===== Source extract

The garden has been designed with lawns, scented old climbing roses, an arbour and borders containing old-fashioned flowers to reflect 19th-century taste. It contains a display of old gateposts on the lawn.

A two-storey stone barn with a stone slate roof and cart entrance is situated to the west of the house. The stone coach house has four open-fronted arches. Its interior has been restored.

==Notable visitors and staff==
John and Charles Wesley, the Methodist preachers who were friends of John Taylor, the great-grandson of William Taylor, visited the house. Charlotte Brontë, who had been a pupil at Roe Head with Mary Taylor, the daughter of Joshua Taylor, a banker and wool merchant was also a visitor. She immortalised the family as the Yorkes and the house as Briarmains in her novel Shirley. Reverend Lauten of Gomersal Moravian Church, a visitor in the 1840s, may have been the inspiration for the Moravian minister in Shirley.

Mabel Ferrett (1917–2011), poet, publisher, literary editor and local historian, worked at the museum and wrote The Taylors of the Red House (1987).

==Closure==
As a result of government funding cuts, Kirklees Council considered that it could only afford to operate two museums, one in the north of the borough and one in Huddersfield. Red House, the Tolson and Dewsbury Museums were consequently threatened with closure. The Council for British Archaeology Yorkshire said the authority wanted to save £531,000 by 2017–18. Friends of the museum and literary groups concerned with the loss of a Brontë connection were dismayed at the prospect of the museum closing and campaigned to keep it open. Kirklees Council closed Red House on 21 December 2016. Its contents will be stored or dispersed and the building is to be sold.

As of June 2018 the building was still unsold and almost £30,000 had been spent on its upkeep. It sold at auction in December 2024 for £650,000.

==========

* _Task instructions_: Copy out the stretch of the Red House passage from "Mabel Ferrett (1917–2011), poet, publisher, literary" through "to be sold." without changing a word. The material after this point is separate from the Red House passage.

===== Dataset

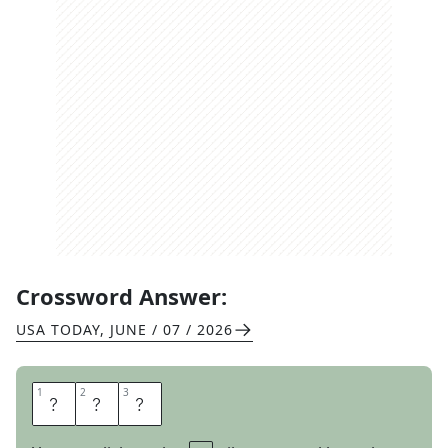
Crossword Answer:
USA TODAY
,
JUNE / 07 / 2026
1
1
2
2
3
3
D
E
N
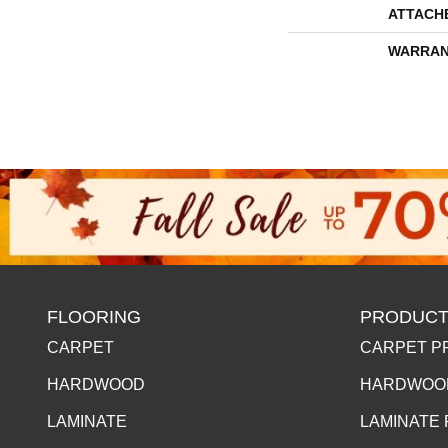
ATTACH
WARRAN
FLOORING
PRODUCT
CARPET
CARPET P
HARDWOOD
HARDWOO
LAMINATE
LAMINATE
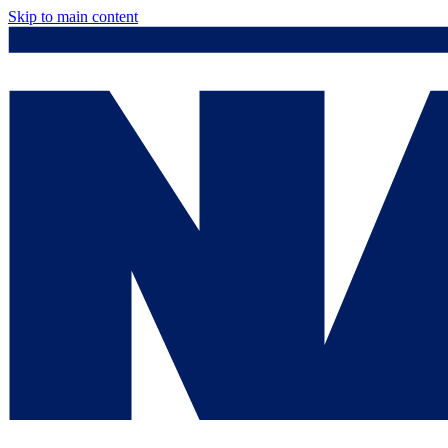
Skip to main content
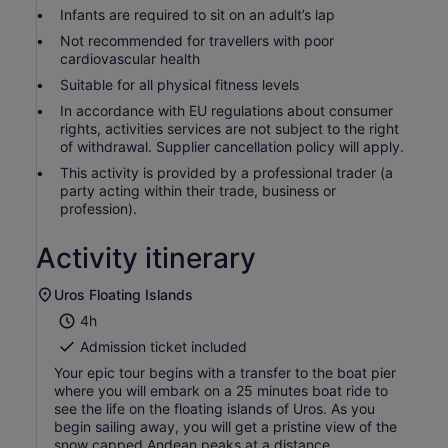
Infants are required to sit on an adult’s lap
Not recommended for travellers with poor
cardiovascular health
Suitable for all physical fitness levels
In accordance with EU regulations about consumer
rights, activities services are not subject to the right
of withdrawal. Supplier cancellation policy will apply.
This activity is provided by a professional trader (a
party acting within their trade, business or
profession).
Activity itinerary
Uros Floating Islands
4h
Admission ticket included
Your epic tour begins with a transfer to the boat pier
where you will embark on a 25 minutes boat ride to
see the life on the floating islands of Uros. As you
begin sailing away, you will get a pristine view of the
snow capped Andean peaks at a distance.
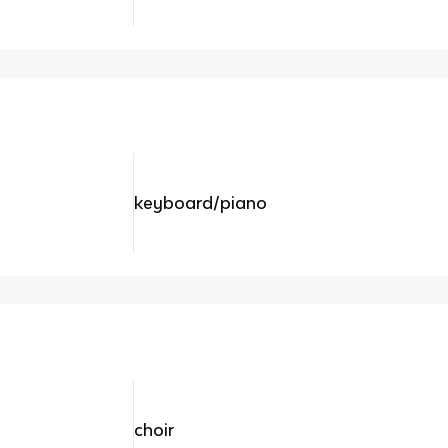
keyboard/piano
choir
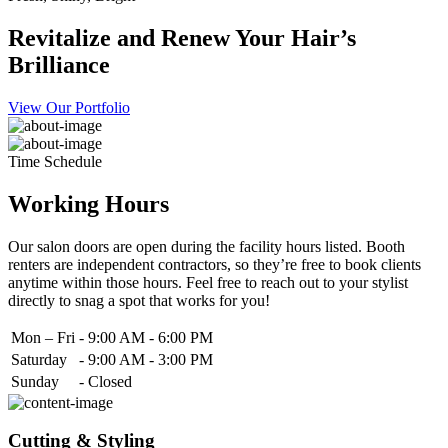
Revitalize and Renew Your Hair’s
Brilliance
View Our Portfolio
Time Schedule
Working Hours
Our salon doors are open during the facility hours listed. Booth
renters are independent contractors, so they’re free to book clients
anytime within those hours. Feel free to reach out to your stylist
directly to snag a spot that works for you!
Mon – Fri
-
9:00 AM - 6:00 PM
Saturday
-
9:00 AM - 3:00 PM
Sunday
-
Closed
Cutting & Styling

==========

* _Response box_:
Mabel Ferrett (1917–2011), poet, publisher, literary editor and local historian, worked at the museum and wrote The Taylors of the Red House (1987).

==Closure==
As a result of government funding cuts, Kirklees Council considered that it could only afford to operate two museums, one in the north of the borough and one in Huddersfield. Red House, the Tolson and Dewsbury Museums were consequently threatened with closure. The Council for British Archaeology Yorkshire said the authority wanted to save £531,000 by 2017–18. Friends of the museum and literary groups concerned with the loss of a Brontë connection were dismayed at the prospect of the museum closing and campaigned to keep it open. Kirklees Council closed Red House on 21 December 2016. Its contents will be stored or dispersed and the building is to be sold.